An affidavit obtained by CHCH News shows the Canadian subsidiary of the steel giant is planning on selling the Hamilton and Lake Erie operations by October 31st of next year.

CHCH obtained the affidavit of U.S. Steel Canada’s President and General Manager Michael McQuade earlier today. It spells out the company’s reasoning for requesting creditor protection and what they would do if it’s granted.

It includes the company’s reasoning to request $185-million financing from their American parent company U.S. Steel which should allow business to run normally until December 2015.

In the meantime, if granted, the company would search for potential buyers of both the Hamilton and Lake Erie operations and would do so by October 31st of next year. It also says there are over 770 active employees working in Hamilton and just under 13-thousand pensioners associated with the Hamilton Works.

U.S. Steel Canada plans on putting the Hamilton operation for sale within two months because it will provide the company with an understanding of their options for both Hamilton and the company as a whole.
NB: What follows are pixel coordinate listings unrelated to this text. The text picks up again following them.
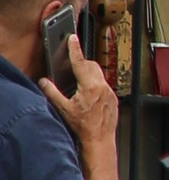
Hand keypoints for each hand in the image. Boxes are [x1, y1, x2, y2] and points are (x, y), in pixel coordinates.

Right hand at [38, 36, 118, 171]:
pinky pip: (105, 85)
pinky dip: (96, 85)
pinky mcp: (114, 98)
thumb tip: (44, 82)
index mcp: (90, 87)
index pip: (80, 62)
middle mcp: (102, 87)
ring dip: (89, 74)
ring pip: (99, 75)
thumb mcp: (64, 109)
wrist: (100, 140)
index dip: (75, 49)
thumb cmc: (83, 127)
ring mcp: (110, 93)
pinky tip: (89, 96)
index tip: (73, 38)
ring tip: (80, 85)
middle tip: (73, 67)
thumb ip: (52, 92)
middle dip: (82, 63)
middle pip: (92, 66)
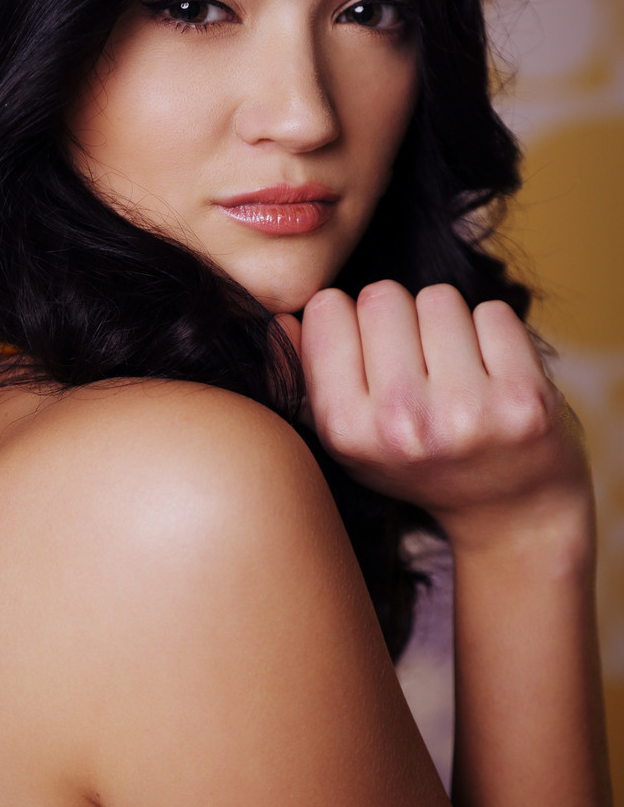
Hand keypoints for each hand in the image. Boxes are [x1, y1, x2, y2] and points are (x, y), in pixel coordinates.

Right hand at [278, 281, 592, 552]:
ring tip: (454, 373)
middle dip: (399, 320)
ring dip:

Lake Erie is expected to be up for sale next March.

McQuade adds that the United Steelworkers Union Local 1005 was asked to take part in the discussions — they turned down that opportunity and that the company is moving on to the courts.

Marvin Ryder of McMaster University’s DeGroote School of Business tells us what we should expect next if the creditor’s protection is granted: “Then they’ll go back to a judge and say here is step one step two step three. And again, they’ll be a hearing. The judge is going to say ‘do I think that’s reasonable and the creditors get to say whether they think it’s reasonable, if this whole thing is granted. So it is a complicated legal maneuver. To the average person, it’s going to be like water torture. In other words, it’s going to be a drip, drip, drip, drip over the next fifteen months.”

What the affidavit didn’t include was how U.S. Steel is on the clock in owing the Ontario government that $150-million it was leant back in 2006. What Mr. Ryder suggests will most likely happen during the restructuring is that the company will have the repayment date extended.